DATASET RECORDS.
....
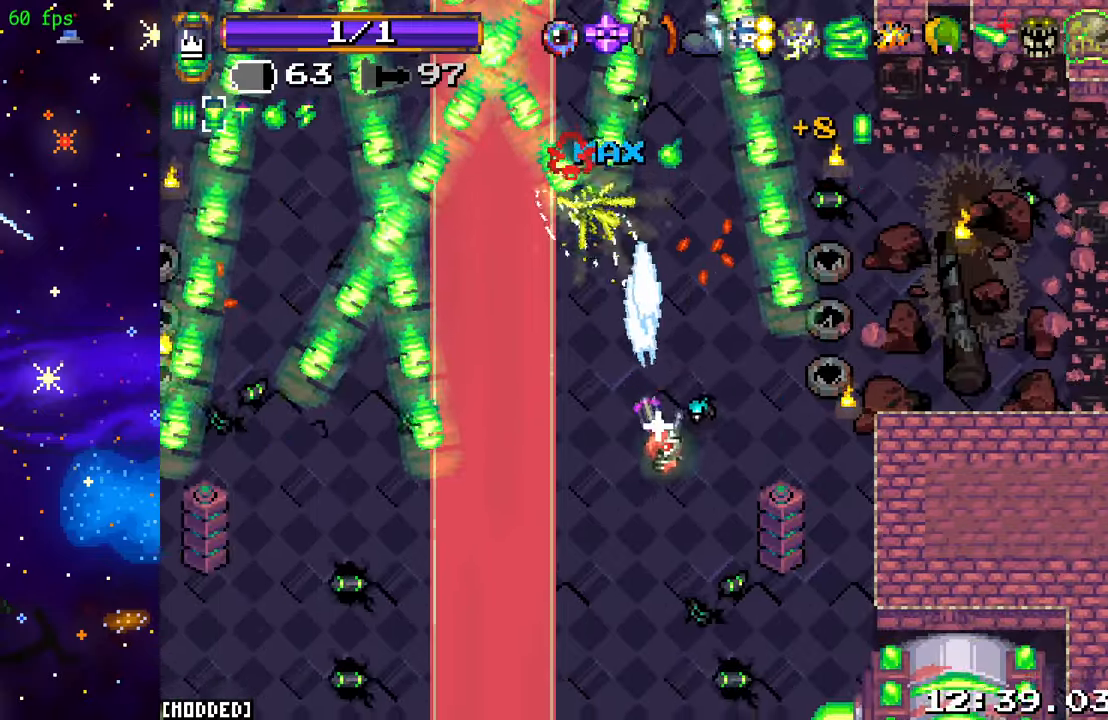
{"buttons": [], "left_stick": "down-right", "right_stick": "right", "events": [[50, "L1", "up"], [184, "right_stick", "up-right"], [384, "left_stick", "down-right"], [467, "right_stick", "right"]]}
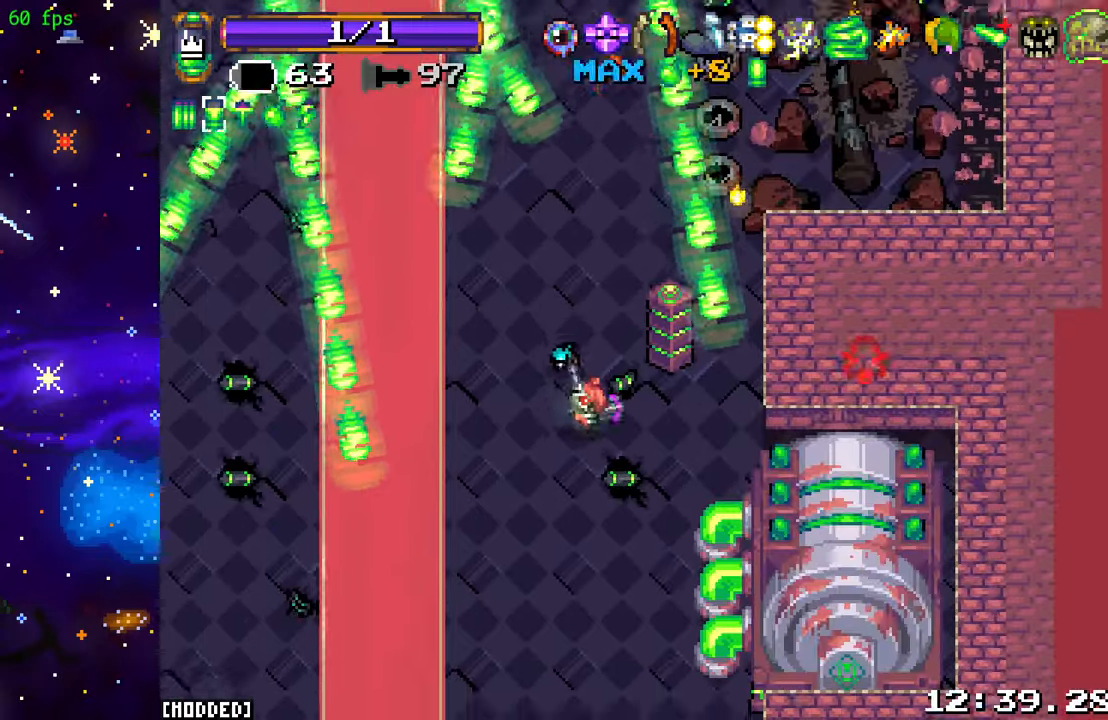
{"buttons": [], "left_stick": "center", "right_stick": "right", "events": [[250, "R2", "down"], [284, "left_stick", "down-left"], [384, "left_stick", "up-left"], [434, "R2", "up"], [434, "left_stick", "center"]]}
....
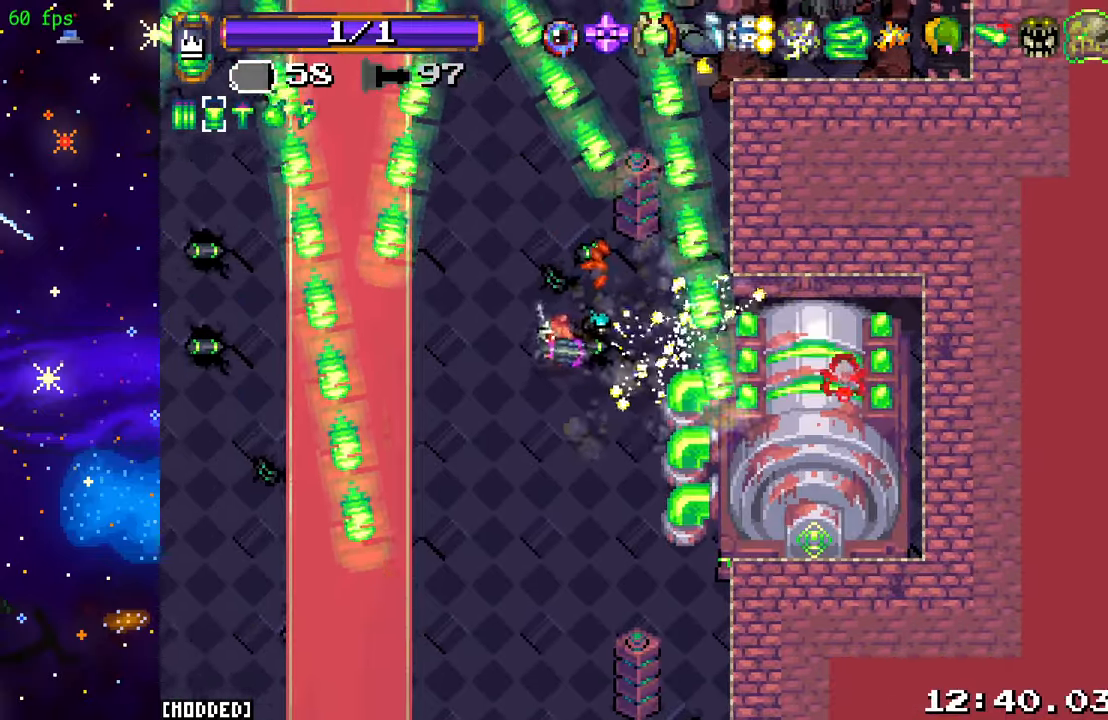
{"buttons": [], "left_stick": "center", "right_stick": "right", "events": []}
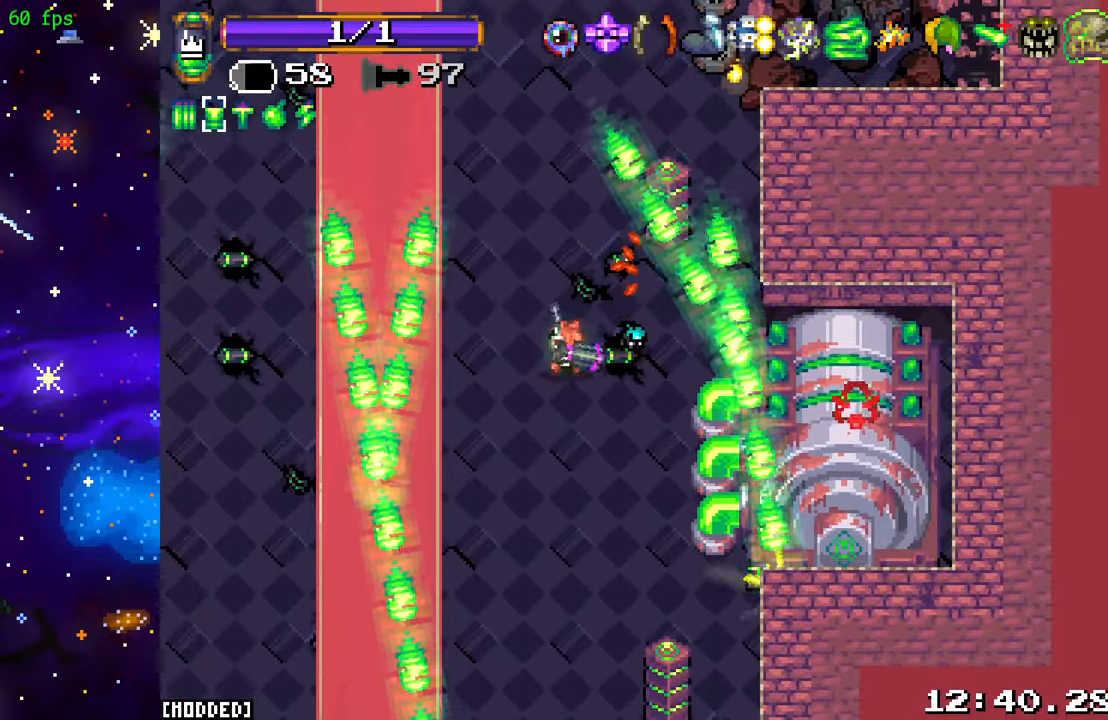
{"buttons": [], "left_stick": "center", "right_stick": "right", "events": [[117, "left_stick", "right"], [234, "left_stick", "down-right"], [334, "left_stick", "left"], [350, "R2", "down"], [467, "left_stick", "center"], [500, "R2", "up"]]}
....
PROBLEM TO SOLVE. Copy each line of the preceding material that contains "center".

EXERCISE RESULT.
{"buttons": [], "left_stick": "center", "right_stick": "right", "events": [[250, "R2", "down"], [284, "left_stick", "down-left"], [384, "left_stick", "up-left"], [434, "R2", "up"], [434, "left_stick", "center"]]}
{"buttons": [], "left_stick": "center", "right_stick": "right", "events": []}
{"buttons": [], "left_stick": "center", "right_stick": "right", "events": [[117, "left_stick", "right"], [234, "left_stick", "down-right"], [334, "left_stick", "left"], [350, "R2", "down"], [467, "left_stick", "center"], [500, "R2", "up"]]}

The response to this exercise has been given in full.